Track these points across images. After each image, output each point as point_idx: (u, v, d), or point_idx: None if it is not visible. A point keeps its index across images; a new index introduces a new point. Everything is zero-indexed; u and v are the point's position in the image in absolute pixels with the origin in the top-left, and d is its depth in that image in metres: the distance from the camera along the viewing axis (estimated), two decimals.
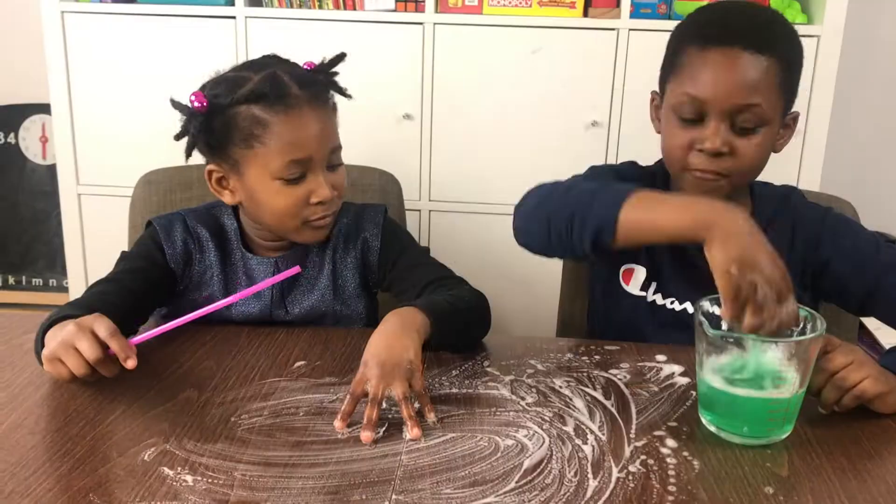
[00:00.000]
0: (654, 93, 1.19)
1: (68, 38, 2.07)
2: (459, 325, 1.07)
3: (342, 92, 1.20)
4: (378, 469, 0.81)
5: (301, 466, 0.81)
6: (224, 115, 1.09)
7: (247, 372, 1.01)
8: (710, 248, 0.88)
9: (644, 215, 0.95)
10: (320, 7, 2.04)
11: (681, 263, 1.18)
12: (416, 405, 0.91)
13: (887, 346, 1.92)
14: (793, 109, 1.13)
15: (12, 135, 2.58)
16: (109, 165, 2.11)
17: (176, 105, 1.12)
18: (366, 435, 0.86)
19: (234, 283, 1.19)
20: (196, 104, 1.09)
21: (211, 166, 1.15)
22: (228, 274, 1.19)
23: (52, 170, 2.45)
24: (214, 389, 0.97)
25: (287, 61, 1.16)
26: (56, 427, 0.88)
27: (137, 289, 1.12)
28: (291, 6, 2.04)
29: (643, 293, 1.20)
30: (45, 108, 2.35)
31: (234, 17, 2.03)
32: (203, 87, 1.13)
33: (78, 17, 2.06)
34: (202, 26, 2.04)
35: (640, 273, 1.21)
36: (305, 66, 1.16)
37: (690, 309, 1.18)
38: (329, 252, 1.22)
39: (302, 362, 1.04)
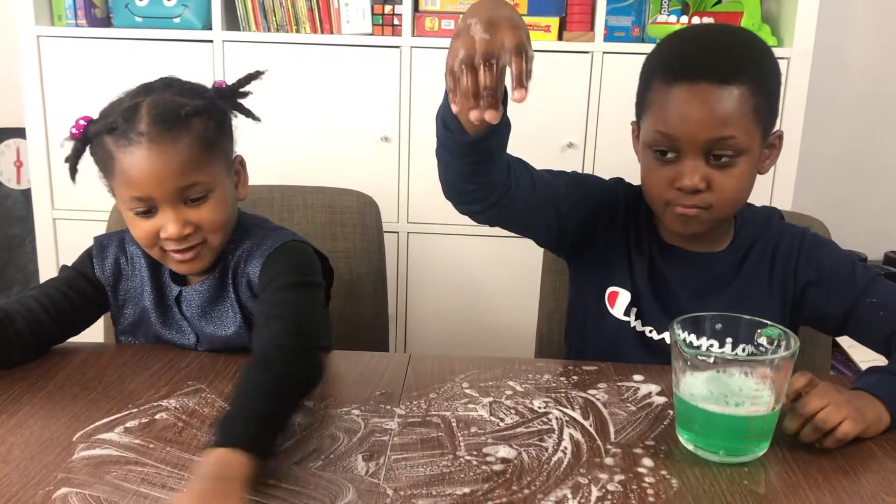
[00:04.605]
0: (633, 123, 1.18)
1: (44, 62, 2.06)
2: (281, 423, 0.89)
3: (249, 114, 1.17)
4: (359, 489, 0.81)
5: (278, 494, 0.81)
6: (95, 143, 1.10)
7: (225, 396, 1.01)
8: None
9: None
10: (298, 31, 2.05)
11: (660, 292, 1.18)
12: None
13: (861, 364, 1.96)
14: (775, 129, 1.12)
15: None
16: (85, 190, 2.08)
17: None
18: None
19: (165, 300, 1.19)
20: (74, 132, 1.10)
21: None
22: (160, 293, 1.19)
23: (26, 195, 2.42)
24: (192, 415, 0.96)
25: (178, 85, 1.13)
26: (30, 455, 0.86)
27: (60, 298, 1.14)
28: (269, 30, 2.06)
29: (626, 318, 1.20)
30: (19, 133, 2.33)
31: (211, 41, 2.03)
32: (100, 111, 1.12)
33: (53, 42, 2.06)
34: (179, 50, 2.04)
35: (624, 297, 1.20)
36: (215, 86, 1.15)
37: (669, 339, 1.18)
38: (230, 280, 1.16)
39: None
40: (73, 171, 1.12)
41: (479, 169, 0.99)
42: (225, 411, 0.88)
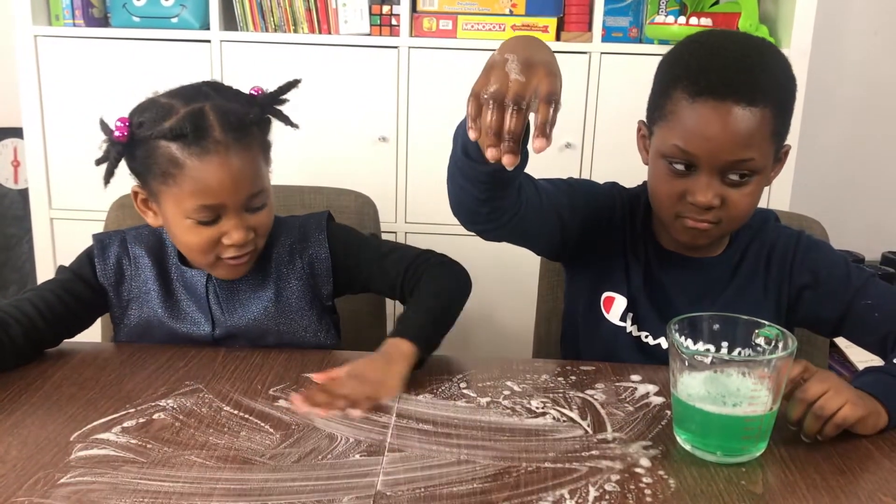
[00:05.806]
0: (641, 123, 1.15)
1: (41, 62, 2.06)
2: (446, 324, 1.13)
3: (287, 121, 1.17)
4: (357, 488, 0.81)
5: (275, 494, 0.80)
6: (145, 146, 1.08)
7: (222, 396, 1.01)
8: None
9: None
10: (296, 31, 2.05)
11: (656, 298, 1.18)
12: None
13: (859, 365, 1.96)
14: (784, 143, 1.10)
15: None
16: (82, 190, 2.09)
17: (103, 127, 1.11)
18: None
19: (173, 297, 1.19)
20: (117, 133, 1.08)
21: (136, 187, 1.14)
22: (167, 289, 1.19)
23: (23, 194, 2.42)
24: (190, 415, 0.96)
25: (226, 90, 1.13)
26: (27, 455, 0.86)
27: (56, 301, 1.13)
28: (267, 30, 2.05)
29: (623, 323, 1.20)
30: (17, 132, 2.33)
31: (209, 41, 2.03)
32: (133, 112, 1.11)
33: (51, 41, 2.05)
34: (177, 50, 2.04)
35: (621, 302, 1.20)
36: (252, 92, 1.14)
37: (664, 344, 1.18)
38: (272, 267, 1.20)
39: (279, 386, 1.04)
40: (111, 175, 1.10)
41: (495, 195, 0.98)
42: (402, 313, 1.12)
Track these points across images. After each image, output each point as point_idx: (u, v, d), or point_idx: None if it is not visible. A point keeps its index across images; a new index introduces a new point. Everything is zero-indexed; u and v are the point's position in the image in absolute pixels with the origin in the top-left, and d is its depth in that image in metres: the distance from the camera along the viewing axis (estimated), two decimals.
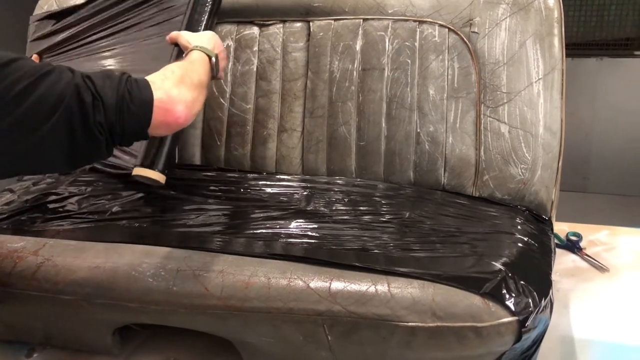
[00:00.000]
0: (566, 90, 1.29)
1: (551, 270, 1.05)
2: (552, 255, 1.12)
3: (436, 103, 1.32)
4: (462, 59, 1.31)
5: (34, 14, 1.61)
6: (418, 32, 1.34)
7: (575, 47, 3.18)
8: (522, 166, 1.25)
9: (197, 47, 1.08)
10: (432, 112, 1.32)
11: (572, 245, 1.50)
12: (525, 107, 1.26)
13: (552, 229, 1.23)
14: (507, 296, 0.91)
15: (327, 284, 0.96)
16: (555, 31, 1.28)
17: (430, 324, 0.91)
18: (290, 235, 1.13)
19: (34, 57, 1.46)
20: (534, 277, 0.98)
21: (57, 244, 1.12)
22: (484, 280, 0.93)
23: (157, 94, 0.87)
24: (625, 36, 3.16)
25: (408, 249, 1.06)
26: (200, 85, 0.98)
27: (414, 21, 1.34)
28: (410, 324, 0.91)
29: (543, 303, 0.93)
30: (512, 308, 0.90)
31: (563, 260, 1.46)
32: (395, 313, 0.92)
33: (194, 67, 1.02)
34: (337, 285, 0.96)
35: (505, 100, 1.27)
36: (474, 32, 1.31)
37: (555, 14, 1.29)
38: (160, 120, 0.87)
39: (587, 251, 1.48)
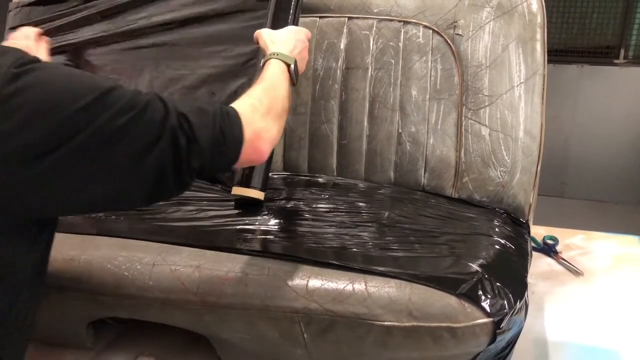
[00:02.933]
0: (547, 96, 1.30)
1: (527, 273, 1.06)
2: (529, 258, 1.13)
3: (418, 104, 1.33)
4: (446, 60, 1.32)
5: (12, 0, 1.58)
6: (402, 33, 1.34)
7: (557, 54, 3.22)
8: (501, 169, 1.26)
9: (274, 54, 1.01)
10: (414, 112, 1.32)
11: (549, 249, 1.51)
12: (506, 111, 1.27)
13: (529, 232, 1.25)
14: (483, 297, 0.92)
15: (305, 282, 0.96)
16: (538, 36, 1.30)
17: (407, 324, 0.91)
18: (269, 232, 1.12)
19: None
20: (509, 279, 0.99)
21: None
22: (460, 281, 0.94)
23: (247, 133, 0.81)
24: (606, 44, 3.21)
25: (387, 249, 1.06)
26: (283, 114, 0.93)
27: (399, 21, 1.34)
28: (386, 323, 0.92)
29: (518, 305, 0.94)
30: (488, 309, 0.91)
31: (539, 264, 1.47)
32: (372, 312, 0.92)
33: (277, 92, 0.94)
34: (315, 283, 0.96)
35: (486, 103, 1.28)
36: (457, 34, 1.31)
37: (538, 19, 1.30)
38: (246, 158, 0.83)
39: (563, 255, 1.50)
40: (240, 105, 0.84)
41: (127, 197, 0.73)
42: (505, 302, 0.93)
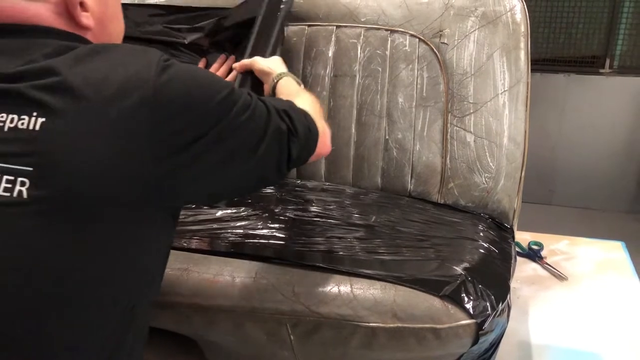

☆ ☆ ☆

PROBLEM REQUIREMENTS - Work from the entries above. Set down exactly and only the lines from the line with "26: (200, 85, 0.98)" to the line with "40: (240, 105, 0.84)", both included, and leave the pictures out.

RESULT OF THIS TASK -
26: (200, 85, 0.98)
27: (414, 21, 1.34)
28: (410, 324, 0.91)
29: (543, 303, 0.93)
30: (512, 308, 0.90)
31: (563, 260, 1.46)
32: (395, 313, 0.92)
33: (194, 67, 1.02)
34: (337, 285, 0.96)
35: (505, 100, 1.27)
36: (474, 32, 1.31)
37: (555, 14, 1.29)
38: (160, 120, 0.87)
39: (587, 251, 1.48)
[00:02.933]
0: (547, 96, 1.30)
1: (527, 273, 1.06)
2: (529, 258, 1.13)
3: (418, 104, 1.33)
4: (446, 60, 1.32)
5: (12, 0, 1.58)
6: (402, 33, 1.34)
7: (557, 54, 3.22)
8: (501, 169, 1.26)
9: (274, 54, 1.01)
10: (414, 112, 1.32)
11: (549, 249, 1.51)
12: (506, 111, 1.27)
13: (529, 232, 1.25)
14: (483, 297, 0.92)
15: (305, 282, 0.96)
16: (538, 36, 1.30)
17: (407, 324, 0.91)
18: (269, 232, 1.12)
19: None
20: (509, 279, 0.99)
21: None
22: (460, 281, 0.94)
23: (247, 133, 0.81)
24: (606, 44, 3.21)
25: (387, 249, 1.06)
26: (283, 114, 0.93)
27: (399, 21, 1.34)
28: (386, 323, 0.92)
29: (518, 305, 0.94)
30: (488, 309, 0.91)
31: (539, 264, 1.47)
32: (372, 312, 0.92)
33: (277, 92, 0.94)
34: (315, 283, 0.96)
35: (486, 103, 1.28)
36: (457, 34, 1.31)
37: (538, 19, 1.30)
38: (246, 158, 0.83)
39: (563, 255, 1.50)
40: (240, 105, 0.84)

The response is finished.